Die Behörden entscheiden schnell: Das Gebäude muss geräumt werden, es besteht Einsturzgefahr. „Die Risse waren außen und innen sichtbar“, berichtet Einsatzleiter Stefan Jakobi. „Wir haben uns vor Ort mit einem Architekten und einem beauftragten Ingenieurbüro beraten. Die Standsicherheit des Gebäudes war gefährdet. Somit bestand unmittelbarer Handlungsbedarf.“ Die zehn Bewohner werden in einer nahe gelegenen Pension untergebracht.

„Ich war geschockt“, sagt Gajek. Aber nicht wirklich überrascht. Er hatte den ersten Riss schon am vergangenen Freitag in seiner Wohnung entdeckt: eineinhalb Meter lang und einen Zentimeter breit. Er informierte die Hausverwaltung. Am Montagabend darf er nur in Begleitung von zwei THW-Leuten kurz in seine Wohnung. Er versorgt Katze und Schildkröte, packt das Nötigste.

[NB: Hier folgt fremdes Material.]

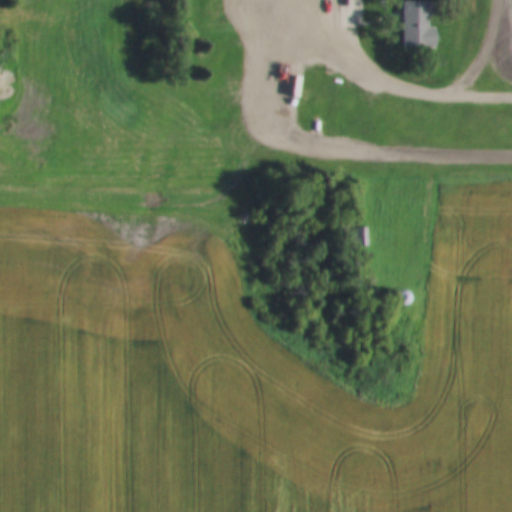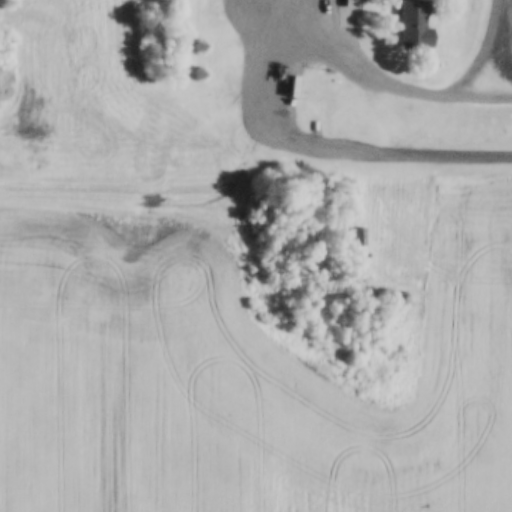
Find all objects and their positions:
building: (416, 28)
building: (417, 28)
road: (394, 86)
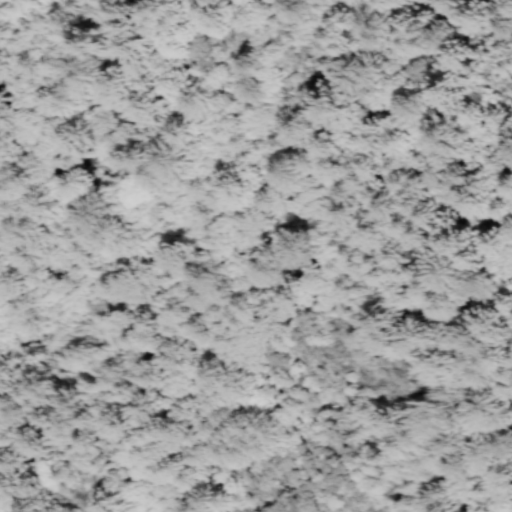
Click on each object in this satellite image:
crop: (95, 137)
road: (311, 154)
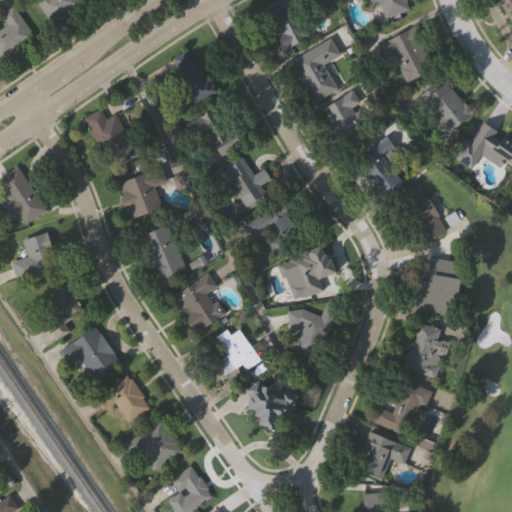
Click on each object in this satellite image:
building: (389, 6)
building: (56, 8)
building: (507, 8)
building: (506, 9)
building: (285, 21)
building: (288, 22)
road: (502, 28)
building: (11, 32)
building: (14, 34)
road: (65, 44)
road: (475, 48)
building: (409, 54)
road: (81, 56)
building: (411, 57)
building: (315, 70)
road: (106, 71)
building: (318, 71)
road: (120, 78)
building: (188, 78)
building: (192, 79)
building: (445, 107)
building: (447, 108)
building: (344, 117)
building: (345, 117)
building: (216, 130)
building: (219, 131)
building: (110, 135)
building: (111, 136)
building: (492, 145)
building: (493, 146)
building: (377, 166)
building: (380, 167)
building: (244, 181)
building: (247, 182)
building: (142, 191)
building: (143, 194)
building: (20, 195)
building: (22, 196)
building: (422, 214)
building: (423, 215)
building: (274, 226)
building: (277, 230)
road: (218, 238)
building: (161, 252)
building: (164, 254)
building: (34, 257)
building: (36, 258)
building: (323, 269)
building: (304, 272)
building: (438, 287)
building: (441, 288)
building: (197, 303)
building: (200, 305)
building: (60, 307)
building: (57, 308)
building: (310, 329)
building: (313, 331)
building: (426, 350)
building: (426, 351)
building: (234, 352)
building: (91, 353)
building: (237, 353)
building: (94, 354)
building: (121, 398)
building: (125, 399)
road: (74, 405)
building: (269, 405)
building: (271, 405)
building: (403, 410)
building: (404, 411)
park: (482, 415)
railway: (52, 436)
building: (156, 445)
building: (158, 446)
building: (378, 454)
building: (381, 455)
road: (311, 456)
road: (21, 480)
building: (189, 484)
building: (192, 486)
building: (0, 491)
building: (0, 492)
building: (375, 502)
building: (378, 502)
building: (7, 505)
building: (8, 506)
road: (288, 506)
building: (217, 510)
building: (217, 511)
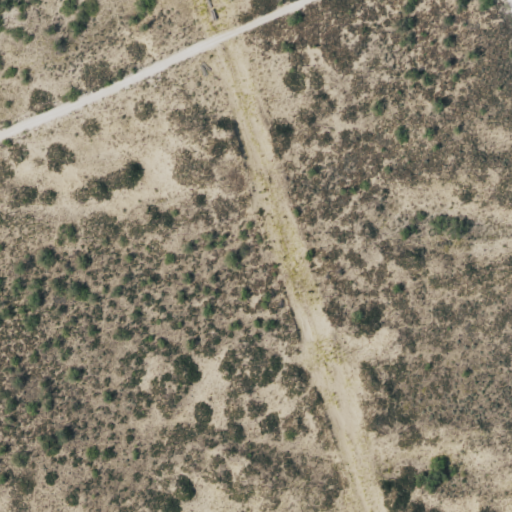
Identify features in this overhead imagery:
road: (184, 76)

Dann rückt das Technische Hilfswerk an und stützt die Giebelwand mit einer großen Holzkonstruktion ab. Für die Arbeiten muss ein Kran angefordert werden. Erst am Dienstagmorgen sechs Uhr ist der Einsatz beendet, und die Helfer können endlich an Schlaf denken.

Nun sind die Baustatiker und Prüfingenieure gefragt. Sie müssen entscheiden, ob die Bewohner nach dem Abstützen des Giebels wieder in ihre Wohnungen zurückkehren können. Am Dienstagnachmittag die erlösende Nachricht für einen Teil der Hausbewohner: Die Mieter des linken Hausteils - weit entfernt vom beschädigten Giebel - dürfen in ihre Wohnungen zurück. Der rechte Gebäudeteil bleibt gesperrt.

„Für den rechten Gebäudeteil müssen wir erst noch die Bauunterlagen sichten, um die notwendigen Sanierungsmaßnahmen des abgesackten Giebels festzulegen“, sagt Steffen Güll von der Bauaufsicht. Die Hauseigentümer seien jetzt in der Verantwortung, die Arbeiten zu veranlassen. „Erst nach Abschluss der Sanierungsarbeiten können wir als Bauaufsicht die Nutzung der derzeit gesperrten Wohnungen wieder freigeben.“

Massive Bauschäden, gar Hauseinstürze durch Baustellen kommen in Deutschland immer mal wieder vor. Zu den spektakulärsten Fällen zählt der Einsturz des Kölner Stadtarchivs vor acht Jahren. Die Staatsanwaltschaft ermittelt wegen fahrlässiger Tötung und Baugefährdung gegen 94 Beschuldigte. Es wird angenommen, dass Bauarbeiten für eine neue U-Bahnhaltestelle zu dem Unglück führten.

In Berlin ist die Friedrichswerdersche Kirche seit 2012 geschlossen, der Innenraum wird durch ein gigantisches Stahlgerüst abgestützt. Das Hochziehen eines neuen Gebäudekomplexes an der Westseite hatte zu klaffenden Rissen in den Kirchengewölben geführt. Die Wiedereröffnung ist ungewiss.